WHAT IS BEING ASKED:
Pick every line out of the entries below that holds the string "Screen", and report them.

TASK DATA:
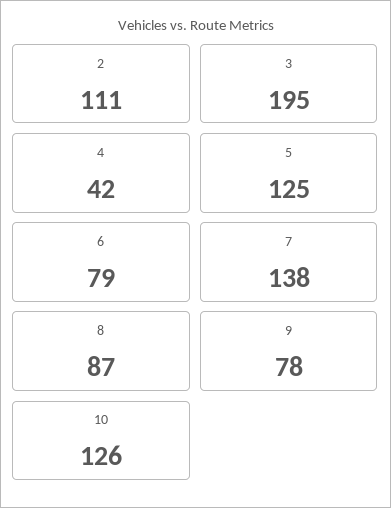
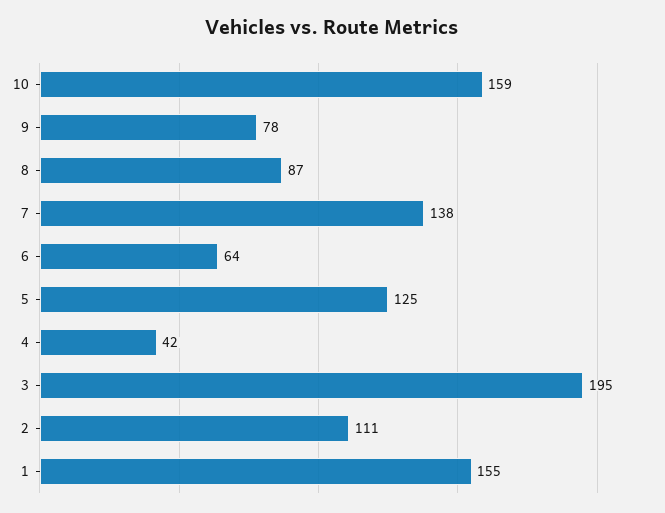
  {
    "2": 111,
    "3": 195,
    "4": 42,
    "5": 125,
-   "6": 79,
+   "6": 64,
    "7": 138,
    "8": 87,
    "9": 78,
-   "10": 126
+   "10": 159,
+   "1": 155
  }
...
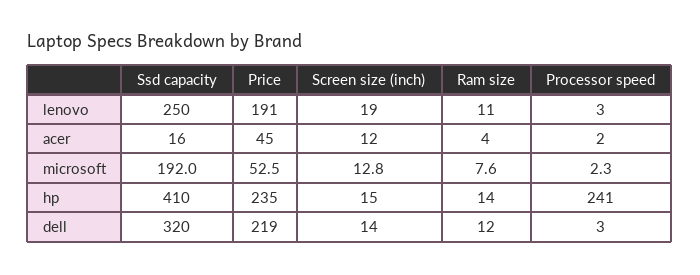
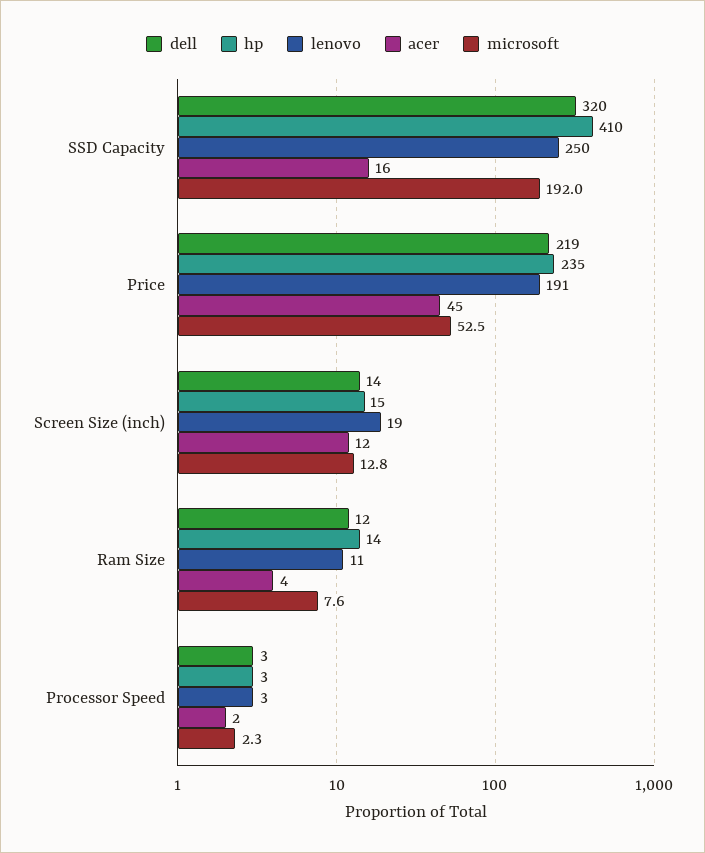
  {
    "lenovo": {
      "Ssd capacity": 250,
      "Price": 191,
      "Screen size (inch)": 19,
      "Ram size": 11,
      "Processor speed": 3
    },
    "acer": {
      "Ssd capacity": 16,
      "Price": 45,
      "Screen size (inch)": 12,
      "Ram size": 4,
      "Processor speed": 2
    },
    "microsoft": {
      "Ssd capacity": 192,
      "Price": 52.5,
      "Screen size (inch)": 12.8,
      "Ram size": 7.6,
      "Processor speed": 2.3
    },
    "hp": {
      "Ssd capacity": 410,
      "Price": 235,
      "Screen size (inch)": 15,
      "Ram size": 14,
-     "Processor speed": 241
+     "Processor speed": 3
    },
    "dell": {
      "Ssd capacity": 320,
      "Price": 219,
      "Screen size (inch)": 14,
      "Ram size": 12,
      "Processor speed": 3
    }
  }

WRITTEN ANSWER:
      "Screen size (inch)": 19,
      "Screen size (inch)": 12,
      "Screen size (inch)": 12.8,
      "Screen size (inch)": 15,
      "Screen size (inch)": 14,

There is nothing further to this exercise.